Thump. Thump. Footsteps echoed up the stairs. Perfect. I quickly snuffed out the cig, tossed it in the trash can and threw open the window. There was a rap on the door. “Tara, honey. Would you like to help with the barbeque?” Mrs. Robinson’s mild tones floated through the door. “No. Go away.” I retorted. The door opened. “Gee. Can’t a person have some privacy?” I groaned loud enough for her to hear. “How are you doing, Tara?” Mrs. Robinson asked pleasantly. I opted for silence. “I know how hard it must be to keep on adjusting to different families.” she continued. I only rolled my eyes. I hated when people acted like they understood me. She knew practically nothing about me other than what my social workers told her. And unless she actually lived in my shoes, she couldn’t understand me. “I just want to let you know that I’m here for you. If you need to talk, I’m listening.” Mrs.Robinson finished.
Then she plopped onto my bed and waited. Seriously? She really expected me to spill my guts to her? I nearly laughed. “Yeah, well, guess what? I don’t wanna talk.” I lowered my voice and infused it with defiance. Mrs. Robinson didn’t flinch. “Why don’t you leave me alone!” I yelled. She didn’t move. I had to admire her patience and composure. But I still wasn’t gonna comply. “So we’re gonna play the waiting game. Fine.” I narrowed my eyes. It was the ultimate standoff. Silence saturated the room. Nothing but the sounds of my breathing and heartbeats. My hazel eyes collided with her deep blue ones. They were filled with sincerity and warmth. I inhaled sharply.

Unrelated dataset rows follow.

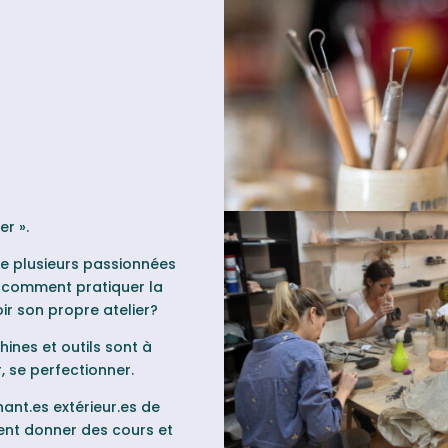
ier
»
.
de plusieurs passionnées
 comment pratiquer la
ir son propre atelier?
ines et outils sont à
, se perfectionner.
nant.es extérieur.es de
nent donner des cours et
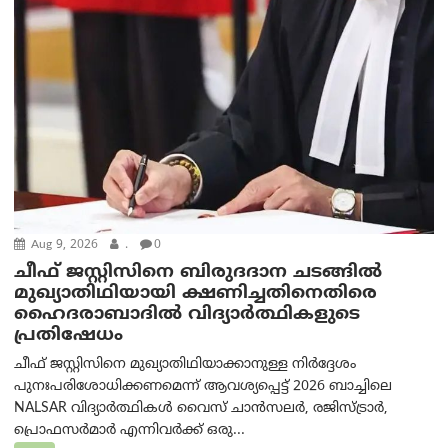
Aug 9, 2026
.
0
ചീഫ് ജസ്റ്റിസിനെ ബിരുദദാന ചടങ്ങില്‍
മുഖ്യാതിഥിയായി ക്ഷണിച്ചതിനെതിരെ
ഹൈദരാബാദില്‍ വിദ്യാർത്ഥികളുടെ
പ്രതിഷേധം
ചീഫ് ജസ്റ്റിസിനെ മുഖ്യാതിഥിയാക്കാനുള്ള നിർദ്ദേശം
പുനഃപരിശോധിക്കണമെന്ന് ആവശ്യപ്പെട്ട് 2026 ബാച്ചിലെ
NALSAR വിദ്യാർത്ഥികൾ വൈസ് ചാൻസലർ, രജിസ്ട്രാർ,
പ്രൊഫസർമാർ എന്നിവർക്ക് ഒരു...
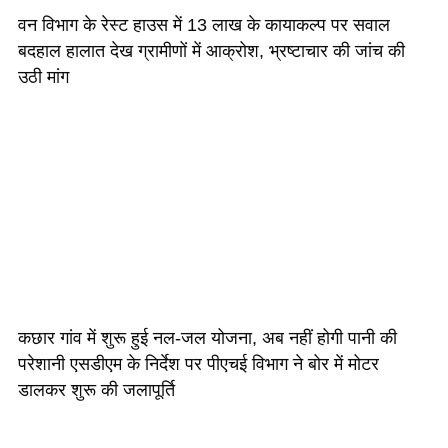
वन विभाग के रेस्ट हाउस में 13 लाख के कायाकल्प पर सवाल
बदहाल हालात देख ग्रामीणों में आक्रोश, भ्रष्टाचार की जांच की
उठी मांग
कछार गांव में शुरू हुई नल-जल योजना, अब नहीं होगी पानी की
परेशानी एसडीएम के निर्देश पर पीएचई विभाग ने बोर में मोटर
डालकर शुरू की जलापूर्ति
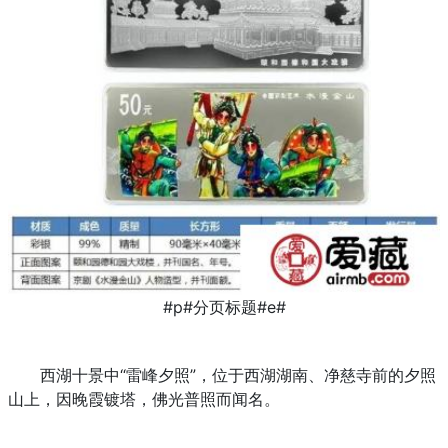
#p#分页标题#e#
西湖十景中“雷峰夕照”，位于西湖湖南、净慈寺前的夕照
山上，因晚霞镀塔，佛光普照而闻名。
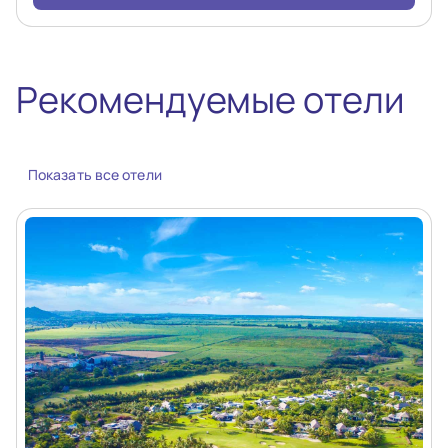
Рекомендуемые отели
Показать все отели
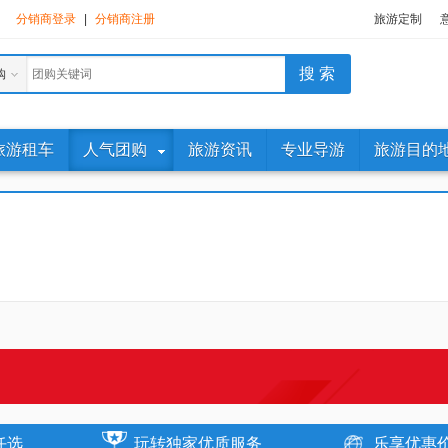
分销商登录
|
分销商注册
旅游定制
购
旅游租车
人气团购
旅游资讯
专业导游
旅游目的
任选
玩转独家优质服务
乐享优惠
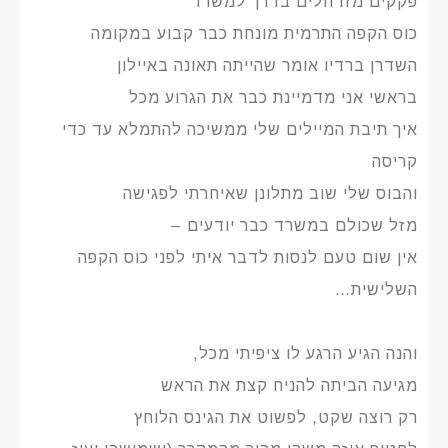
פקקים מזדחלים בדרך למשרד
כוס הקפה התרמית מונחת כבר קבוע במקומה
השדרן ברדיו אומר שהייתה תאונה באיילון
בראשי אני מדמיינת כבר את הגרוע מכל
איך תיבת המיילים שלי ממשיכה להתמלא עד כדי
קריסה
והבוס שלי שוב מתלונן שאיחרתי לפגישה
מזל שכולם במשרד כבר יודעים –
אין שום טעם לנסות לדבר איתי לפני כוס הקפה
השלישית…
והנה הגיע הרגע לו ציפיתי מכל,
מגיעה הביתה להניח קצת את הראש
רק רוצה שקט, לפשוט את הגינס הלוחץ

Just then, Mrs. Robinson stood. A triumphant smirk twitched at the corners of my mouth. But she only picked up a crumpled gum wrapper and started to toss it into the trash can. My stomach squinched. She froze. “What is this?” She pulled out the cigarette butt with two fingers. “Surely you know what it is.” I countered. “Didn’t you know that we do not allow smoking?” Mrs. Robinson asked. “Yeah.” I flicked a lock of hair over my shoulder. “Then why did you smoke?” She looked sad. I probably had at least twenty reasons, but I only gave one. The best one. ” ‘Cause I wanted to.” “I am disappointed.” Mrs. Robinson sighed. “Very disappointed.” Then she plodded out the door. For a moment, I wondered if she wasn’t going to punish me. Then I shook off the ridiculous thought and prepared myself for a barrage of scolding and lecturing.
An eternity later, Mrs. Robinson reappeared with Mr. Robinson. “What you did was wrong, Tara. Not only did you break one of our rules and cause a fire hazard, but you also endangered your own health. So, we have decided that you will have to be punished. You will be grounded for two days and you will have to do extra chores during that time.” Mr. Robinson said grimly. I shrugged. I wished them luck in trying to get me to complete those chores. “I’m afraid that we’ll have to search your bags, to make sure that you don’t have any more. . . . contraband.”
“As if I care.” I crossed my arms. They uncovered the empty box of cigarettes and a small lighter. “You know, smoking is bad for your lungs. It damages . . .” Mrs.Robinson started. I cut her off. “Save it. I already know that stuff.” Mr. Robinson heaved a sigh as he left. Mrs. Robinson shook her head sadly before disappearing through the door.
“Whew. That was all? I might be tempted to disobey more often.” I muttered half-heartedly. Mrs. Robinson’s crest-fallen eyes lingered in my mind, haunting me. My head started throbbing. Yikes. Not another headache. I need some air. I stomped across the room and slammed the door. Then I wiggled the windowscreen free and sprung onto the roof below.